O painel de debates tratou das alterações significativas no Direito Imobiliário no contexto do PL 4/2025 e também teve a participação do especialista em Direito Privado pela Universidade Federal Fluminense (UFF) Melhim Namem Chalhub; do professor universitário da Unifacha Yannick Yves Andrade Robert; do presidente da Associação Brasileira de Advogados do Mercado Imobiliário, Carlos Gabriel Feijó, e do especialista em Direito Imobiliário Edison Balbino.

Em sua fala, Melhim Namem Chalhub falou sobre o tratamento da propriedade fiduciária dentro da reforma. O mecanismo é utilizado em operações de financiamento, no qual o bem é transferido ao credor como garantia até a quitação da dívida, permanecendo o devedor com a posse e o uso do objeto. Chalhub sugeriu que as disposições do artigo que tratam do uso do bem e da garantia de dívidas “sejam sistematizadas, mediante alocação da disciplina da propriedade fiduciária para administração patrimonial, no título dos direitos reais de gozo, e a disciplina da propriedade fiduciária em garantia seja alocada no título específico dos direitos reais de garantia”. Ou seja, que os institutos sejam separados e realocados para tornar o sistema mais claro e coerente.

A palestra de Carlos Gabriel Feijó teve como foco a introdução do pacto marciano no PL 4/25. O instituto permite que, em caso de inadimplemento, o credor fique com o bem dado em garantia, desde que haja uma avaliação justa e independente, assegurando ao devedor a devolução de eventual valor excedente. Na visão de Feijó, a norma precisa ser realizável e isso entra em confronto com a cultura nacional, baseada em influências da igreja católica que, segundo ele, demoniza a figura do credor. Sendo assim, muitos sistemas jurídicos ao redor do mundo inviabilizam execuções de dívidas. “No nosso sistema, só há uma forma de o pacto marciano ser funcional: o reconhecimento da ineficiência da garantia e a necessidade de se dar uma alternativa ao credor para que ele de fato realize seu crédito”, disse o advogado.

Edison Balbino comparou o tratamento na reforma ao condomínio edilício – termo que se refere a um imóvel dividido em partes privadas e áreas comuns, como prédios de apartamentos ou conjuntos comerciais, por exemplo.
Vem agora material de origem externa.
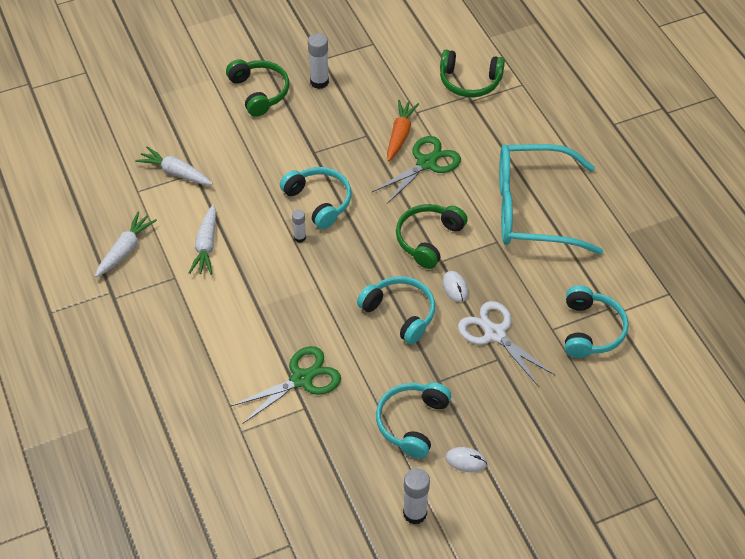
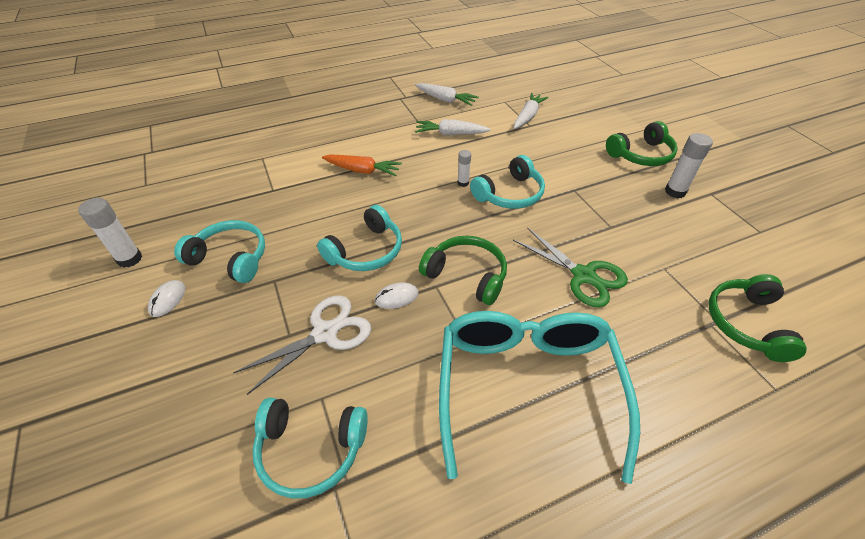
camera: 90 degrees right, 5 degrees down
(301, 379) = (303, 187): green scissors -> none
(400, 134) = (622, 253): orange carrot -> orange carrot (363, 171)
No texto do novo Código, há a previsão de que a esse tipo de instituto poderá ser atribuída personalidade jurídica, para a prática de atos de seu interesse. Para Balbino, é preciso aprimorar a redação do texto: “Por que ‘poderá’? Ou o legislador institui personalidade jurídica ou não institui. Do jeito que está há uma dualidade, com a possibilidade de caracterização do condomínio edilício como algo despersonalizado, o que não faz sentido”.

O tema também teve espaço na palestra de Yannick Robert, que tratou das novas obrigações trazidas na reforma em relação ao condômino antissocial, isto é, o morador que, dentro de um condomínio edilício, adota um comportamento reiteradamente incompatível com a convivência coletiva. “Há no PL uma gradação da sanção pelo comportamento antissocial, com previsão de multa de até cinco vezes as despesas condominiais, podendo ser majorado até 10 vezes, e a possibilidade de exclusão do condômino”, explicou o advogado, reforçando que no caso da expulsão há necessidade de chancela judicial.